7. The type of ground truth used:
- For safety: The "ground truth" was established by the outcomes of standard, validated laboratory tests for biocompatibility, antimicrobial effectiveness (per USP <51>), bacterial endotoxin (per USP <85>), and product shelf life. These are objective measures with established pass/fail criteria.
- For effectiveness/performance: The "ground truth" for effectiveness is primarily established by substantial equivalence to the predicate device, Prontosan™ Wound Irrigation Solution, which implies similar clinical utility for wound moistening and cleansing based on its known formulation and the presence of minor inactive ingredients (hydroxyethylcellulose and glycerol) that add viscosity and moisturizing properties. No new clinical performance studies proving efficacy were presented, as per the 510(k) pathway.
8. The sample size for the training set:
- Not applicable. There is no "training set" as this is not an AI/ML device.
9. How the ground truth for the training set was established:
- Not applicable. Since there is no training set, this question is not relevant.
Summary of Device Substantiation:
The B. Braun Medical, Inc.
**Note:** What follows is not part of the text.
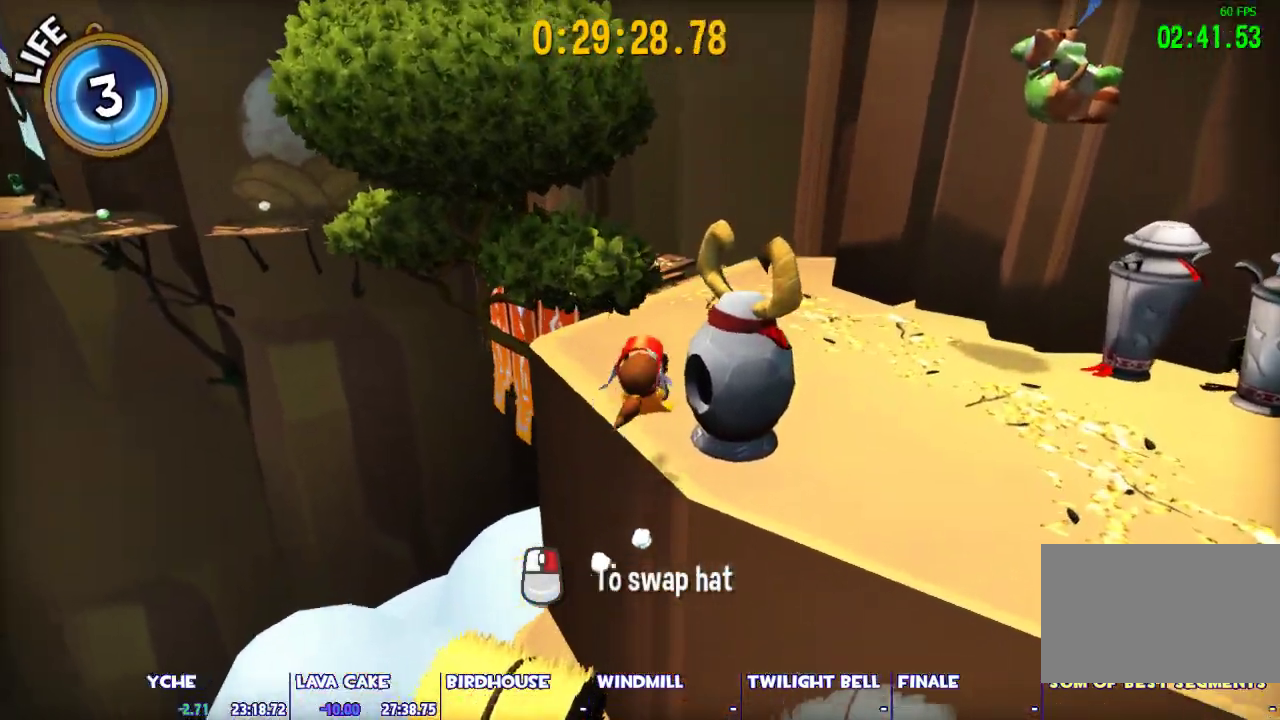
{"keys": ["shift", "w"], "mouse": [], "events": [[17, "a", "down"], [67, "a", "up"], [117, "space", "up"], [200, "shift", "down"]]}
Prontosan™ Wound Gel received 510(k) clearance based on demonstrating substantial equivalence to a legally marketed predicate device (Prontosan™ Wound Irrigation Solution). The primary evidence for this was:
- Similar Intended Use: Both devices are for moistening and cleansing wounds.
- Similar Technological Characteristics: The core active ingredients and mechanism of action are similar. The gel formulation adds inactive ingredients (hydroxyethylcellulose and glycerol) for viscosity and moisturizing, which are described as not raising new questions of safety or effectiveness.
- Safety Testing: Biocompatibility testing, USP <51> Antimicrobial Effectiveness Testing, USP <85> Bacterial Endotoxin Testing, and shelf life testing were conducted to demonstrate the safety of the specific gel formulation. The document states these tests "supported" the safety and effectiveness, implying acceptable results.
The 510(k) pathway (especially for Class II devices without special controls or Class I unclassified devices like this one) does not typically require extensive clinical trials or performance studies that would utilize concepts like "acceptance criteria" against clinical performance metrics, expert adjudication, MRMC studies, or AI training/test sets. The focus is on demonstrating that the new device is as safe and effective as a legally marketed predicate device.